TO DO:
Write out the passage of the seminar description on cultural heritage repatriation word for word, starting at "It is increasingly" and ending at "neutrally and objectively.".

It is increasingly fashionable for governments, indigenous peoples and legal owners to seek the return of depatriated movable cultural heritage objects: examples include the Parthenon Marbles (Greece), the Rosetta Stone (Egypt), Aboriginal human remains, Native North American property, and Jewish Holocaust property. RJA predicts that this trend will increase exponentially. This seminar discusses relevant depatriation and repatriation legal issues neutrally and objectively.
Seminar key topics include:-
relevant public international law; UNESCO and UNIDROIT conventions; survey of treaties and conventions in force; which countries have and have not signed up; the effect and practical operation of particular international law; legal relevance and effect of resolutions, decisions and other emanations of international bodies (Council of Europe, European Parliament, UN General Assembly, UNESCO, etc.); how long to give politics and diplomacy in a particular case
relevant municipal law including criminal law; retroactive customised criminal law; private law rights and remedies; search and seizure; impounding and confiscation; injunctive relief; export licences; buy-out offers; safe custody, preservation, conservation and maintenance
restitution: legal issues: legal aspects of depatriation and provenance; proving good title; legal arguments for and against restitution; legal content of restitution agreements; political, diplomatic, cultural and commercial issues. Particular items considered include human remains, art works, land, money and monetary instruments
compensation in lieu of / in addition to restitution: legal issues: relevant municipal law in the first place; quantum; relevant sources of funds; legal content of compensation agreements.

COLLECTED DATA:
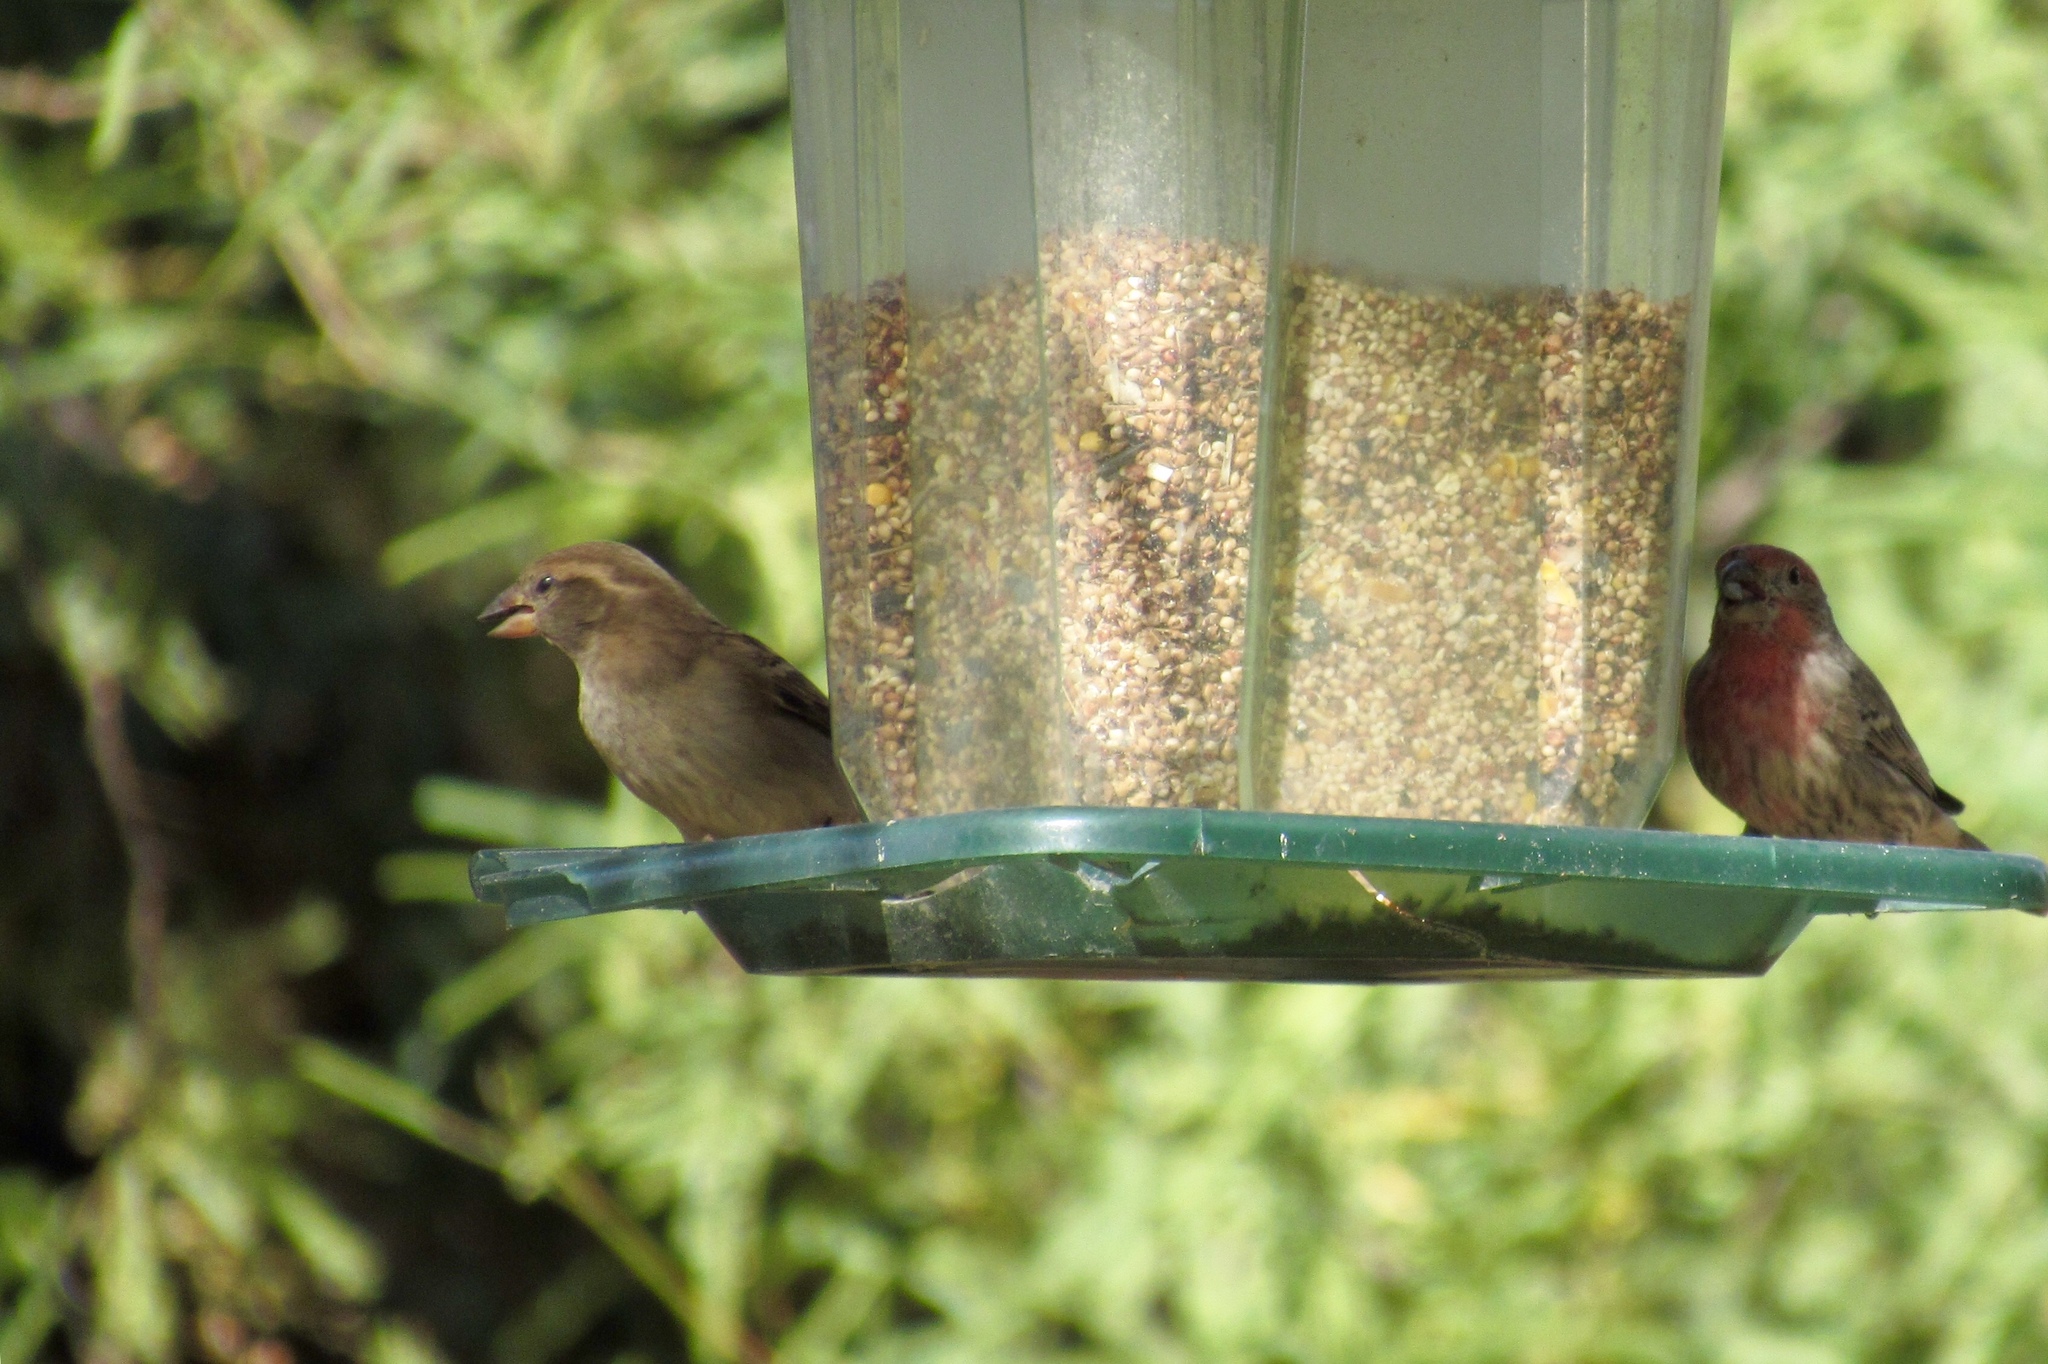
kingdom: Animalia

EXERCISE RESULT:
It is increasingly fashionable for governments, indigenous peoples and legal owners to seek the return of depatriated movable cultural heritage objects: examples include the Parthenon Marbles (Greece), the Rosetta Stone (Egypt), Aboriginal human remains, Native North American property, and Jewish Holocaust property. RJA predicts that this trend will increase exponentially. This seminar discusses relevant depatriation and repatriation legal issues neutrally and objectively.